After 1 year of follow-up, eGFR was not statistically different between patients treated with or without corticosteroids. Nonetheless, the percentage variations in SCrls and eGFR showed a greater improvement in patients treated with corticosteroids. The serum creatinine decrease was greater in patients treated with an initial dose of 0.5 to 0.7 mg/kg per d than in untreated patients. The improvement in renal function associated with corticosteroids has only been reported in isolated cases.[2,34] However, even though we report here on the largest ever published cohort of patients with TINU syndrome, our results should be extrapolated with caution. The number of patients is still small (the subgroup of untreated patients included only 5 patients after 1 year of follow-up).
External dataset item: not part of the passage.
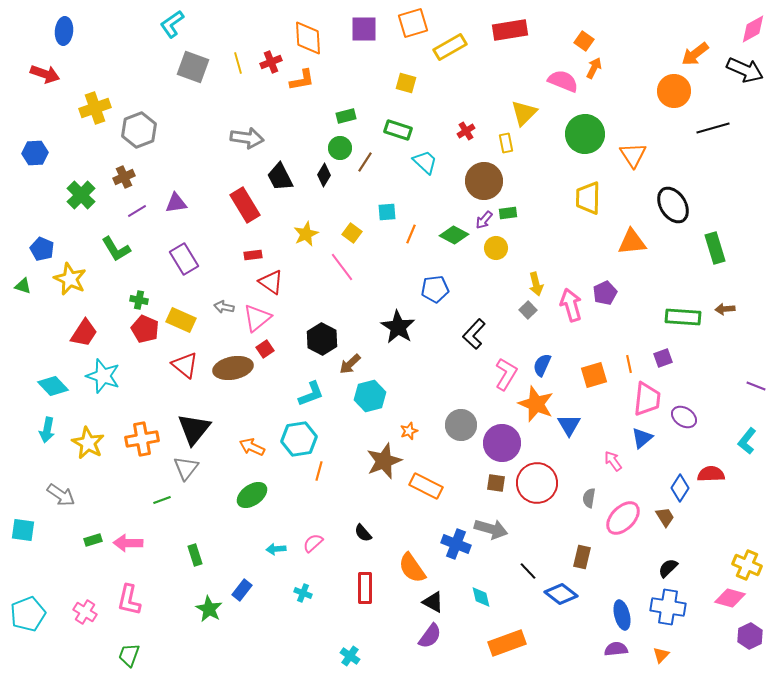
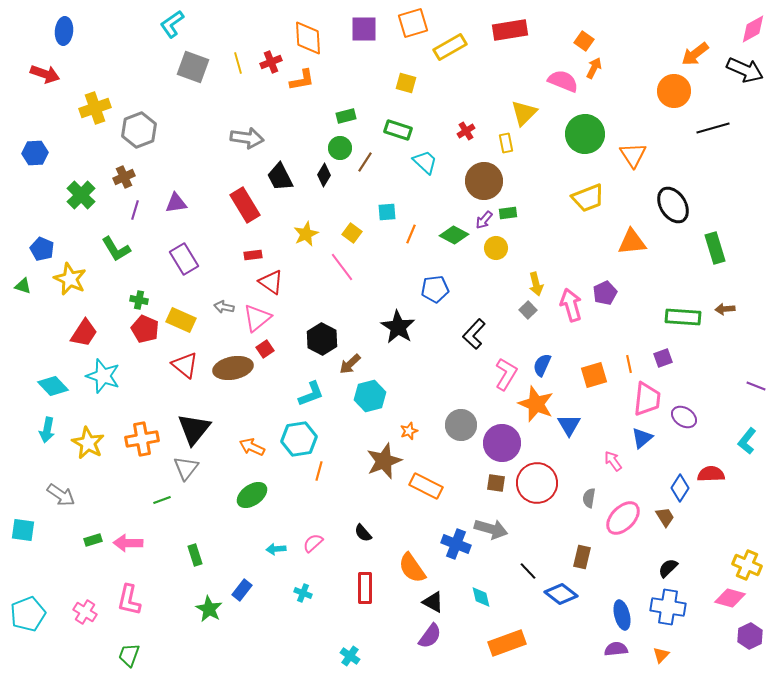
yellow trapezoid at (588, 198): rotated 112 degrees counterclockwise
purple line at (137, 211): moved 2 px left, 1 px up; rotated 42 degrees counterclockwise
Hence, the difference in the eGFR after 1 year between the group given 1 mg/kg per d and the untreated group was borderline significant. This difference improvement might have been significant in a study involving a bigger sample size. Indeed, the patients who were untreated had the best initial peak serum creatinine but the worst outcome, thus it not was not significant. The interest of oral corticosteroids in the treatment of renal symptoms needs to be evaluated in a prospective study. One of the other biases could have come from the fact that some patients were treated with a bolus of methylprednisolone (none from the untreated group).
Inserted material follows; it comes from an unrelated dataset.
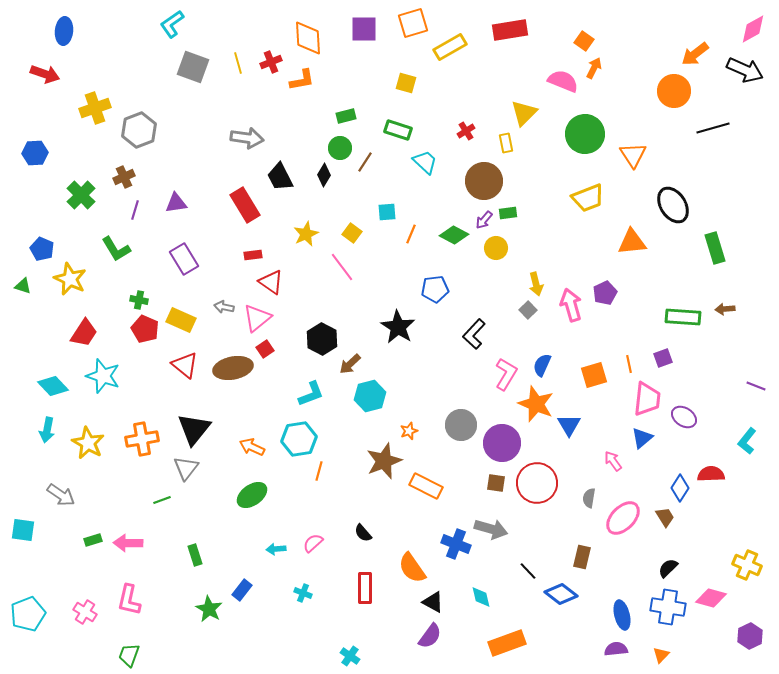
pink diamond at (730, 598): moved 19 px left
Treatment with oral corticosteroids was associated with an improvement in the uveal symptoms. All 5 patients who were not treated with oral corticosteroids suffered from 1 to 4 recurrences of their uveitis during the 1st year of follow-up. Patients treated with 1 mg/kg per d had statistically fewer recurrences (13/20 had no recurrence). These new results are in agreement with the few data presented in the literature.[6] The trend toward a lower frequency of persistent uveitis in patients treated with corticosteroids was borderline significant. Two patients from the 1 mg/kg per d group with chronic uveitis experienced a significant improvement in their eye symptoms after a subtenon injection of triamcinolone acetonide. The interest of oral corticosteroids in the treatment of recurrent uveitis is tempered by these data (only for the 1 mg/kg per d group). Other immunomodulatory and/or immunosuppressant treatments (i.e., azathioprine, ciclosporine, mycophenolate mofetil, or methotrexate) have anecdotally been reported as successful treatments for eye symptoms.[2,7,3537] In light of recent data suggesting the possible role of humoral immunity (i.e., of anti-mCRP antibodies) in the pathogenesis of TINU syndrome, other therapeutic strategies targeting B-lymphocytes warrant further evaluation.[8,15]
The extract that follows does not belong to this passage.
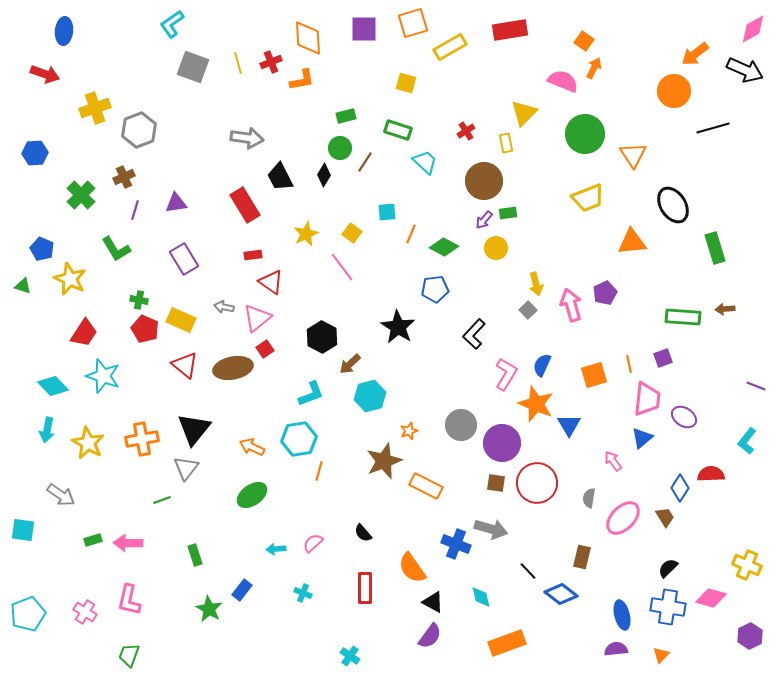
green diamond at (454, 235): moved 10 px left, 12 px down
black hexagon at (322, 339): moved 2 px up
While our study has several strengths, there are a number of limitations. Some data were inevitably missing and some patients were lost to follow-up due to the retrospective study design. Next, since no serum had been kept frozen for further analysis, we were also unable to measure circulating levels of mCRP, which have previously been suggested as a potential biomarker of late-onset uveitis flares.[14,15]

In conclusion, 32% of patients were suffering from moderate to severe chronic kidney disease after 1 year of follow-up, and 40% had uveitis relapses during this follow-up. High initial serum creatinine was associated with a low eGFR at 1 year. Oral corticosteroids were associated with a smaller number of recurrences of uveitis but did not seem to improve the kidney function.

Footnotes

Abbreviations: CMIO = Club de Médecine Interne et Oeil, CRP = C-reactive protein, eGFR = estimated glomerular filtration rate, F = female, M = male, mCRP = modified CRP, MDRD = modification of diet in renal disease, SCrl = serum creatinine level, TINU = tubulointerstitial nephritis and uveitis, ti-score = total inflammation score.

The authors have no funding and conflicts of interest to disclose.